When [Ambrosio] spoke to [Rosario], He insensibly assumed a tone milder than was usual to him (42).
Their interactions before Rosario reveal that his other identity as female is nothing like the interactions between men. His eagerness to approach Ambrosio resembles a man in courtship, while his gesture signals womanly docility. As for Ambrosio, the mild attitudes toward his novice are similar with citing a sexed role, and showing the sign of fluidity of his
desires.
As Butler suggests, the identification of desiring the same sex “is a phantasmatic
trajectory and resolution of desire (BM 99). Though it may not indicate that the monk has a liaison with the youth, it implies that “sexuality is as much motivated by the fantasy of retrieving prohibited objects as by the desire to remain protected from the threat of
punishment that such a retrieval might bring on” (BM 100). The threat of being punished by traversing same-sex love is implicitly restored to a passing explanation to cover up the
indications of homosexuality:
In short [Ambrosio] loved him will all the affection of a Father. He could not help sometimes indulging a desire secretly to see the face of his Pupil; But his rule of self-denial extended even to curiosity, and prevented him from communicating his wishes to the Youth (43).
There is a fluidity of sexual desire indicated in the paragraph above that Lewis swifts it into a paternal love. The potential same-sex desire impedes him to continue their communication further for fear that too much indulgence of affection toward Rosario may as well result in the prohibited love. He, accordingly, impedes his affections to develop or cultivate in any way but stop at the paternal level. The characters are not only citing the performativity of gendered type but also citing the sexuality of normality.
Agnes has but to fall to the hands of the Lady Prioress partly because there are third persons present. Ambrosio has to perform his severity in order that the name of purity will not be stained. Yet he feels “a secret pang at his heart… He therefore detained the Prioress, and ventured to pronounce some words in favour of the delinquent” (49). His oscillation derives partly from his sympathy with Agnes, and partly from his own guilt incurred by the woman’s curse. In public places, his inner self can never reconcile the demands of religion and his personal preference. He has little sympathy when Agnes confesses her secret
pregnancy but in the case of Rosario “did He lay aside his habitual severity” (42). His secret preference for his novice determines his attitudes and judgment.
Before the monk finds out about Antonia’s existence, to Matilda, owing to their closeness, he is gentle only in private. He makes little effort to cover up his tenderness, while after he discovers the beauty of the new-comer, he begins to act like a coward, someone undecided on everything. On the other hand, Matilda transforms from someone obedient into someone who is more determined, assured, and ready to keep one’s reputation at any cost, even to abet one to murder, and violate the religious vows. She transforms into someone with masculine traits; as Brewer puts it, “she resists allegiance to established gender roles and rules of behaviors. She represents sexual instability, a sexual instability that threatens not only Ambrosio’s sanity, but, in as much as he is a religious leader in Madrid, the rigidly authoritarian structure of the society in which he lives” (196). Her playing with the social codes is so distinct that she defies any categorizations.

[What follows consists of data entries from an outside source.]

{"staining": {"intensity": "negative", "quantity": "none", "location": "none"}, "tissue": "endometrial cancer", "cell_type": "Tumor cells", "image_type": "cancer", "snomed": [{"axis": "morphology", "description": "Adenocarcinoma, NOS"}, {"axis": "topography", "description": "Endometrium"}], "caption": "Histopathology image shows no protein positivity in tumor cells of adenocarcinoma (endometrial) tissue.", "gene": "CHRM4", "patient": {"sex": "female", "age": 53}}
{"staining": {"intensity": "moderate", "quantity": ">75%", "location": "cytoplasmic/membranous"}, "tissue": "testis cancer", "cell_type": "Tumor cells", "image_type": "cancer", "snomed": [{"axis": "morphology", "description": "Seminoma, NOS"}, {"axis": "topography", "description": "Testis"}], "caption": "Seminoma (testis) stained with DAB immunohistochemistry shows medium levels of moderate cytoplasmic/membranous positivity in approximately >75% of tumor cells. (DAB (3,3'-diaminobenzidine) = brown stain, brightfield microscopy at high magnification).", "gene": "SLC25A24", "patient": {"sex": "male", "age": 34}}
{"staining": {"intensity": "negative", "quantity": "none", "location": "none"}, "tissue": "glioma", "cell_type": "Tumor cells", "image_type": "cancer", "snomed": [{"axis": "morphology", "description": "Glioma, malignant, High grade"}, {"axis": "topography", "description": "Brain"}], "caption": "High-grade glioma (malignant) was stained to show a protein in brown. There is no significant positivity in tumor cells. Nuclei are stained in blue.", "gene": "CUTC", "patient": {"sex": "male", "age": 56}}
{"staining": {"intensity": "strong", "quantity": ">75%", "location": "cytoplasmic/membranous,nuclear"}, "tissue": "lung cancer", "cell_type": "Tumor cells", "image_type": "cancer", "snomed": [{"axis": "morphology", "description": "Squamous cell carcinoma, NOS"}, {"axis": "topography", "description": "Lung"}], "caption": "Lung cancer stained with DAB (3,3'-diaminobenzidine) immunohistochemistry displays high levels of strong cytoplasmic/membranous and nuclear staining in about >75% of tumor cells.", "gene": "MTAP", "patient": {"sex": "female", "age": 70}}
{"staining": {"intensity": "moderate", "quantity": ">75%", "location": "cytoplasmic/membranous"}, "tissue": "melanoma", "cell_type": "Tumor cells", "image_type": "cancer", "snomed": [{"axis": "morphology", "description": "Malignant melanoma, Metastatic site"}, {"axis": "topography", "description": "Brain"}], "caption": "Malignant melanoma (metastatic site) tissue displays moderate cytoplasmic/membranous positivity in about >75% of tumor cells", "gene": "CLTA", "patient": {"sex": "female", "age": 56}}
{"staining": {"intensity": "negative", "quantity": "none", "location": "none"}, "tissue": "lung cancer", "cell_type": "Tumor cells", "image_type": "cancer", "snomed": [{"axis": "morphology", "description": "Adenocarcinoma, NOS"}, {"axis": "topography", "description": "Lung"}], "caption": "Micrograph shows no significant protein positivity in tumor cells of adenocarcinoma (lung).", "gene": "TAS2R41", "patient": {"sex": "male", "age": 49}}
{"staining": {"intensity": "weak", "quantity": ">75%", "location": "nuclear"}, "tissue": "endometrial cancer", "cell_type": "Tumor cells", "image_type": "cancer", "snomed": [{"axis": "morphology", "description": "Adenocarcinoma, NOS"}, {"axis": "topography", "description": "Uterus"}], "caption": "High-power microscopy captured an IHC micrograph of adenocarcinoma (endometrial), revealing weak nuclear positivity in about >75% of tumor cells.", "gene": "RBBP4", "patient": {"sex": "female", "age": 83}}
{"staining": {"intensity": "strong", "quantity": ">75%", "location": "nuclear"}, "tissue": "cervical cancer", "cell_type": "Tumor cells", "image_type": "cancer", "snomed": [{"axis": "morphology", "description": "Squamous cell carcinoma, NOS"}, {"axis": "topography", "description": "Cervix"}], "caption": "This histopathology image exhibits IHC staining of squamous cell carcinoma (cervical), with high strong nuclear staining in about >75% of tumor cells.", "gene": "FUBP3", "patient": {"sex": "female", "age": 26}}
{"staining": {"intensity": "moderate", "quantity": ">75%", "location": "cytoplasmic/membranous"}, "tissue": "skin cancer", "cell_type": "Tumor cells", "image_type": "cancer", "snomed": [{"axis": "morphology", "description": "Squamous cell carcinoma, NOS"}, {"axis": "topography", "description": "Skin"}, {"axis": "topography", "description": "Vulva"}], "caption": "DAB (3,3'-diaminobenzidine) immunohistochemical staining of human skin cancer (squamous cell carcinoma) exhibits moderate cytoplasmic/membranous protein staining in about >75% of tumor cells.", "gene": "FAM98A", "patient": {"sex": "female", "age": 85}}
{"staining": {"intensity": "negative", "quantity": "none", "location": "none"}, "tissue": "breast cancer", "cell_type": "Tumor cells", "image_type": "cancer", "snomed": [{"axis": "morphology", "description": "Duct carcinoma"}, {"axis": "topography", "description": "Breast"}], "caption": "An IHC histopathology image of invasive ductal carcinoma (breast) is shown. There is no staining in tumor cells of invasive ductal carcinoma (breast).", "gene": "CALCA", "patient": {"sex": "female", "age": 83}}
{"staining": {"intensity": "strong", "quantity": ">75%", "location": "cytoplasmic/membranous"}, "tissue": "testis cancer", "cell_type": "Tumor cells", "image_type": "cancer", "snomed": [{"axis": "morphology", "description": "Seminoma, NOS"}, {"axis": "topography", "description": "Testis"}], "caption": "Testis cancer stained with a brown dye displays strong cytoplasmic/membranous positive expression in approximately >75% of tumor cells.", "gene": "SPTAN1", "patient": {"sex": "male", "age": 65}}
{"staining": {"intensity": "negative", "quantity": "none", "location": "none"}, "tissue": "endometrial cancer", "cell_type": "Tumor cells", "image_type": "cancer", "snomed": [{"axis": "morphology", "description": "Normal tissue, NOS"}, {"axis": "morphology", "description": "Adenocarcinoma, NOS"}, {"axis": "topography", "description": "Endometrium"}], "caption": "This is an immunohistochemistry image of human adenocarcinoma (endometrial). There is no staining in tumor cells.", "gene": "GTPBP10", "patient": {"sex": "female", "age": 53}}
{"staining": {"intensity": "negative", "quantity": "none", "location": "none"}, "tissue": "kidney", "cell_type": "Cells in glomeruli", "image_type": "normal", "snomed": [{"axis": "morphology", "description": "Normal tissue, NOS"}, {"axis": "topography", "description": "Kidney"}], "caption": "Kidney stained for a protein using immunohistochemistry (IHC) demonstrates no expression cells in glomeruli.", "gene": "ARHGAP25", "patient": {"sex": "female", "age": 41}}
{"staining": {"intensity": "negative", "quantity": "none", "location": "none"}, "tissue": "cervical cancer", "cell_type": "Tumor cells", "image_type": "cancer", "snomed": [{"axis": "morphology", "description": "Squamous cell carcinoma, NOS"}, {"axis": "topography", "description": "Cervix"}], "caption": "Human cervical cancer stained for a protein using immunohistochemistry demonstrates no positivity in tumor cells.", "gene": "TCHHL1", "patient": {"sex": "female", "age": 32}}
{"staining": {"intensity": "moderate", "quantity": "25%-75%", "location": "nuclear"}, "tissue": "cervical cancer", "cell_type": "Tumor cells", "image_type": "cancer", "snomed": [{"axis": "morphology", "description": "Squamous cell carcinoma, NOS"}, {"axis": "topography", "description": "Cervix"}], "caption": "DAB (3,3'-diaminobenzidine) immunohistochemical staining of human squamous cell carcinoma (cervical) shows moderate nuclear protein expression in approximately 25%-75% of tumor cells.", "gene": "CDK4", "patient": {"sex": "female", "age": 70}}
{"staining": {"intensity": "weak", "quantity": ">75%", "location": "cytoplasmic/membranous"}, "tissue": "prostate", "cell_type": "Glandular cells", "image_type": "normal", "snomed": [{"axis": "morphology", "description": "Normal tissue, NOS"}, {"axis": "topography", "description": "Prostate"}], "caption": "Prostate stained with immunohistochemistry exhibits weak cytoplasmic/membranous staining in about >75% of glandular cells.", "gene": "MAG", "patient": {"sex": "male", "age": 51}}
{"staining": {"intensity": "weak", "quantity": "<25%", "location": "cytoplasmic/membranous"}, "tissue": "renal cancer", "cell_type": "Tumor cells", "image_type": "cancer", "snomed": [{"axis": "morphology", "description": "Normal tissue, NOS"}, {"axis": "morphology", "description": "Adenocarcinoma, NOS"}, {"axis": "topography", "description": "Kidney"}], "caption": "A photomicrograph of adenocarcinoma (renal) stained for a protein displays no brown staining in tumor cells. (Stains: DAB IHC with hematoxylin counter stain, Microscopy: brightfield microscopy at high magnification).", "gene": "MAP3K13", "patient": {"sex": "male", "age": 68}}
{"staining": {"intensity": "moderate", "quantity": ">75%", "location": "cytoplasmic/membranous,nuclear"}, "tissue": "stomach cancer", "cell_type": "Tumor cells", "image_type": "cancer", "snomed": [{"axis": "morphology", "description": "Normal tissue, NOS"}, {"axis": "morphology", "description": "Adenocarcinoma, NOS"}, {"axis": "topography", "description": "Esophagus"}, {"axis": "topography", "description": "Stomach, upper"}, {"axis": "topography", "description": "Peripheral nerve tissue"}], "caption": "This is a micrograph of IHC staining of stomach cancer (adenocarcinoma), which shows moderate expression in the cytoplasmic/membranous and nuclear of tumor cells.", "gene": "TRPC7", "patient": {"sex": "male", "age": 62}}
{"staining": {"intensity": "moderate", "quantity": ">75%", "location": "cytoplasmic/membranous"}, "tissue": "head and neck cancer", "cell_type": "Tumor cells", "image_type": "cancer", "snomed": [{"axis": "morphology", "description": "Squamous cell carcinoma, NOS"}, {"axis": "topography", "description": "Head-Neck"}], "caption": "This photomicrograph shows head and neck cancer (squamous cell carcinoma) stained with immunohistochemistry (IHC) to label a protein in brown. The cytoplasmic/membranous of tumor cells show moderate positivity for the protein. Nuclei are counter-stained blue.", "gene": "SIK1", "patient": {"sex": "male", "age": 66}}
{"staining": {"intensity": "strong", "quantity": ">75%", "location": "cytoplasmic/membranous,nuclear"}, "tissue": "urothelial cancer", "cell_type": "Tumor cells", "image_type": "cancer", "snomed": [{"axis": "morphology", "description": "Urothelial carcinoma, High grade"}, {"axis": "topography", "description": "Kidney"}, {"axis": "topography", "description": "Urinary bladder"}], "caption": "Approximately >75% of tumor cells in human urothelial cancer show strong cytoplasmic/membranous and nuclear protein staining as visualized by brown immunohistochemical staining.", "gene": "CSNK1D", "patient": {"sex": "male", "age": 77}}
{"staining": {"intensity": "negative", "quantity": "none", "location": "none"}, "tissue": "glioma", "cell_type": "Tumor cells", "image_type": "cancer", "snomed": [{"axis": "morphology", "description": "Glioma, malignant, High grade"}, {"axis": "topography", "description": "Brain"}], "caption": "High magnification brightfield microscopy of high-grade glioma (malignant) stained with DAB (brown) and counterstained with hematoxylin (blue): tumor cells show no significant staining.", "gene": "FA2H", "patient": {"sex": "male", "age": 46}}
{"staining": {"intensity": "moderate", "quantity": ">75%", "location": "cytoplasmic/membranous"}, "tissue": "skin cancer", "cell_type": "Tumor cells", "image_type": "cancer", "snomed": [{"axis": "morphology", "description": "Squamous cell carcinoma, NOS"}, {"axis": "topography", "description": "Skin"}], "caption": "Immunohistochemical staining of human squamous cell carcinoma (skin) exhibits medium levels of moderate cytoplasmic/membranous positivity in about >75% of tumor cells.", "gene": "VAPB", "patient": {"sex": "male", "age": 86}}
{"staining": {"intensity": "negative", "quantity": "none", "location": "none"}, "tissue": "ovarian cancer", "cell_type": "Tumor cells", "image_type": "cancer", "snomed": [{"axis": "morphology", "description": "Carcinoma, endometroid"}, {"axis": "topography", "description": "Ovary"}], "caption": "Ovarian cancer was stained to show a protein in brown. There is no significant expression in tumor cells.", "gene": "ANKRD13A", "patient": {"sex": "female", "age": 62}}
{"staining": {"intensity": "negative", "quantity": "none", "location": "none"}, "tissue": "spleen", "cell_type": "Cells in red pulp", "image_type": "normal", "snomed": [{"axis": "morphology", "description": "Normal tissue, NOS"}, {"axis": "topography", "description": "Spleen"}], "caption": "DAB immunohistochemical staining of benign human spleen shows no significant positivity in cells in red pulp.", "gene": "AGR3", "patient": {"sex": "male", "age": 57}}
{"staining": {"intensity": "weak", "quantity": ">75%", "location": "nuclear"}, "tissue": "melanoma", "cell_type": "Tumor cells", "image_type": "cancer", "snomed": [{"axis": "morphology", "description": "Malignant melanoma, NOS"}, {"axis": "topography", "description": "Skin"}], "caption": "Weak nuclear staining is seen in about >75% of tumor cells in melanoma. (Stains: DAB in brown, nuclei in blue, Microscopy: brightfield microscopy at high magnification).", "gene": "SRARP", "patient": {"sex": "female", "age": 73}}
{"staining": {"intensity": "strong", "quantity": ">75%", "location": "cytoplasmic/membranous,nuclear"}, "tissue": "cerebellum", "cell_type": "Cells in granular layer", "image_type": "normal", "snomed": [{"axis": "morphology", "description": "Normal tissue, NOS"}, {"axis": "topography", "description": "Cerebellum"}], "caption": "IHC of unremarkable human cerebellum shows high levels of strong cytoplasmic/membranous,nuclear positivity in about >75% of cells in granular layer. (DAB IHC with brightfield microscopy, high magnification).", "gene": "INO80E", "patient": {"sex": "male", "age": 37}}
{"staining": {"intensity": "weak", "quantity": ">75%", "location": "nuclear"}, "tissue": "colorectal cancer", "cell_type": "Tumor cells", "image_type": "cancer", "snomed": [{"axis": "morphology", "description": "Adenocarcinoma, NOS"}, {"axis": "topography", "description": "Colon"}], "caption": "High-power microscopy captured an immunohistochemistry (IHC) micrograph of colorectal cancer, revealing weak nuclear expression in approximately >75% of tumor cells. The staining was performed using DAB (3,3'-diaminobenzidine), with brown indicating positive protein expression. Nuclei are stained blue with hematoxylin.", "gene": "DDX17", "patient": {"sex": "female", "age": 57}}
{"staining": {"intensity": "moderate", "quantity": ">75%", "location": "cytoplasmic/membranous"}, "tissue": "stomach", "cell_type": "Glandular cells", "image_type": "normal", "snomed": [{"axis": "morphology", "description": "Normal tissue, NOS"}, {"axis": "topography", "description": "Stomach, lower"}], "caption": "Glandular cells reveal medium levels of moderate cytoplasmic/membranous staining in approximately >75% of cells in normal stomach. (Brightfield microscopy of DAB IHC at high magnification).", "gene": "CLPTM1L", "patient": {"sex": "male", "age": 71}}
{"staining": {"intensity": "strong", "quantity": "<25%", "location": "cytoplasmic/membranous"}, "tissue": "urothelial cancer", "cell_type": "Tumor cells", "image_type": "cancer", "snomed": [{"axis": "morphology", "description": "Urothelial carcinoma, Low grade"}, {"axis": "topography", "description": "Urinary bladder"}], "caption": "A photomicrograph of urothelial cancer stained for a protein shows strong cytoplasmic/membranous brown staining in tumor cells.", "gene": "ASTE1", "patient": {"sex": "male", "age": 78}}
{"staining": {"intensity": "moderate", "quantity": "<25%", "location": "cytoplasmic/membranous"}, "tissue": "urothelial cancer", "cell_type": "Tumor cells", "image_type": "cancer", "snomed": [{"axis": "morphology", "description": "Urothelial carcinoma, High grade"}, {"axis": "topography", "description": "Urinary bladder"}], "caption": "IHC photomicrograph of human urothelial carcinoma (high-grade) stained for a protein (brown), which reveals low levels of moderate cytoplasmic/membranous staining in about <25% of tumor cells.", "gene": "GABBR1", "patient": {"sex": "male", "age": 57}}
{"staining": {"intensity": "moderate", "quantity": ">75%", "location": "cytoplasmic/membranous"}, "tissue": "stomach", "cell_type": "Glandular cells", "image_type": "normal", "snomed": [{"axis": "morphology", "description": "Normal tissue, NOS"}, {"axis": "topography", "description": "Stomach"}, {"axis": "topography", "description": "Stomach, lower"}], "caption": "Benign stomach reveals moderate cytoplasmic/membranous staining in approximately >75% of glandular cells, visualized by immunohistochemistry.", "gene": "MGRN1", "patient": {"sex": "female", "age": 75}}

Antonia’s presence marks the break of Ambrosio’s public and inner self, as is the case with Matilda. When she performs the identity of Rosario, he is nothing like a man for the description used on him is nothing like that would use on a man: his countenance is
“beautiful and noble” (42). His traits do not distinguish him from ladies in general:
“[Rosario] seemed fearful of being recognized and none had ever seen his face” (42). A sense of timidity and awe shows on his face like that of Antonia when she goes to the assemblage and encounters Lorenzo and his companion. There is little difference with Antonia’s to cover up her features in public places. Without Lorenzo’s intruding to unveil her, or her aunt’s order, Antonia might as well keep herself veiled for “it is not the custom in Murcia” where she is raised and also because her timidity and shyness (11). In Madrid, however, to unveil in holy places is the custom. The body is not neutral in meanings;
therefore, the materials that cover them are endowed with the meaning of sexuality.15 Antonia is forced to do like the others following the custom restricted on women. Her timidity resembles Rosario’s: he veils himself voluntarily and is seen involuntarily.
Antonia is performing her society’s values through her gender, while Rosario’s
performance of covering his features puts him on the superior position to other monks. In the monastery, little is known but that he is of high rank, rich, shy of company. If judged from the monk’s perspectives, Rosario is very unlike the other men, and bears much resemblance to women. Rosario’s seclusion from other monks makes him not just a
mystery in the monastery but presents him as first icon of otherness in The Monk as well as in the Monastery, for his characterization as the identity of Rosario is close to the image of a woman in men’s cloaks: gentle, docile, and timid. As Butler suggests, the concept of gender’s performativity is reinforced in the culture by means of reiteration of certain behaviors and performance based on the society’s values.